In the dissected pediments west of the Horse Range, a 10,000-foot-thick sedimentary and volcanic succession of Oligocene, Miocene, and Pliocene rocks crops out (Moores, 1965). The Miocene-Pliocene part of the section lies disconformably on Oligocene volcanic rocks and consists of an assemblage of terrestrial strata, including indurated ash beds, lacustrine limestone, and immature detrital deposits which contain angular Paleozoic carbonate and Oligocene volcanic clasts derived from adjacent ranges.

The general parallelism of the Paleozoic and Tertiary successions given as evidence for contemporaneous deformation (Moores, 1965) is expressed only in that they are in contact with one another for a distance of approximately 12 miles. There the parallelism ends. Folds and thrust faults in the Paleozoic rocks trend north-south, whereas folds within the Tertiary succession trend east-west and plunge steeply toward the west. These relations, together with the angular unconformity between the Oligocene volcanic rocks and Paleozoic rocks, temporally separate tectonic deformation of the Paleozoic and Tertiary successions.

Principal deformation of the Paleozoic succession at least preceded the Oligocene volcanic rocks, and may be as old as Pennsylvanian (Ptacek, 1963).

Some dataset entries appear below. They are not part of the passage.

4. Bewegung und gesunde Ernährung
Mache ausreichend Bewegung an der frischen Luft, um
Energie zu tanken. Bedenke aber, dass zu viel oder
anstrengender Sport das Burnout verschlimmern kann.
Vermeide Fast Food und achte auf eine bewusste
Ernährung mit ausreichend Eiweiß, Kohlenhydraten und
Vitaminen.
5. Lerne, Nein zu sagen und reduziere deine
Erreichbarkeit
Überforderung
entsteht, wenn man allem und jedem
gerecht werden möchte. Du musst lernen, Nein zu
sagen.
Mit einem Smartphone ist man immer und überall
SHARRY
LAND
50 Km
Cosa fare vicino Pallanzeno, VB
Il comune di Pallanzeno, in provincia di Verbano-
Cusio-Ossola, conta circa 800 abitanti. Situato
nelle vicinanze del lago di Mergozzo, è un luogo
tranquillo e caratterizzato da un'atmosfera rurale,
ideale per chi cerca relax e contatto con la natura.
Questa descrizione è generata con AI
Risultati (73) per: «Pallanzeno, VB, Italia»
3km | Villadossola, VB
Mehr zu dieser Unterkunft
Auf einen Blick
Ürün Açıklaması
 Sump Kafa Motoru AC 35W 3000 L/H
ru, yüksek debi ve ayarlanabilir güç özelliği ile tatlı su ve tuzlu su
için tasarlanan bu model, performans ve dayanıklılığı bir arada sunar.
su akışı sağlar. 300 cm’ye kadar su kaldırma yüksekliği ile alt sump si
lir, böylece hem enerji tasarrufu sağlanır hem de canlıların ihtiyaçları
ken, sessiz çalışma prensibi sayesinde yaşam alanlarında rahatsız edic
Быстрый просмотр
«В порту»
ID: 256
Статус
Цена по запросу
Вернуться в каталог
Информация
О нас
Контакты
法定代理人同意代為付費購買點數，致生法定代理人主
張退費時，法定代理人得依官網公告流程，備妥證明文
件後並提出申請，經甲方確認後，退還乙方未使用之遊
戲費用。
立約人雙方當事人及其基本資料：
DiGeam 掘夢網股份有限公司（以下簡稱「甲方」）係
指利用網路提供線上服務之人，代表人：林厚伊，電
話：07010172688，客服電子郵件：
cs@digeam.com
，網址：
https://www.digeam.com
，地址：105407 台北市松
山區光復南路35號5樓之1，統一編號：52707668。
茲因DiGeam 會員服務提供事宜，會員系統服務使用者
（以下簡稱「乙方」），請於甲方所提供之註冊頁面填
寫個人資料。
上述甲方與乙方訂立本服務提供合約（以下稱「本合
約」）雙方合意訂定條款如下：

Deformation of the Tertiary succession occurred, at least in part, after the Pliocene rocks were deposited, and probably during the Oligocene and Miocene, as is suggested by several unconformities reported in the Tertiary succession (Moores, 1965).

Some occurrences of Paleozoic rocks are in positions that suggest emplacement by gravity sliding during or after deposition of Tertiary rocks. These occurrences can be explained easily as gravity-slide blocks emplaced from adjacent ranges (e.g. Horse and Grant) as the ranges were uplifted along high-angle faults, but in no way imply that the principal deformation of the Paleozoic strata was contemporaneous with deformation of the Tertiary succession.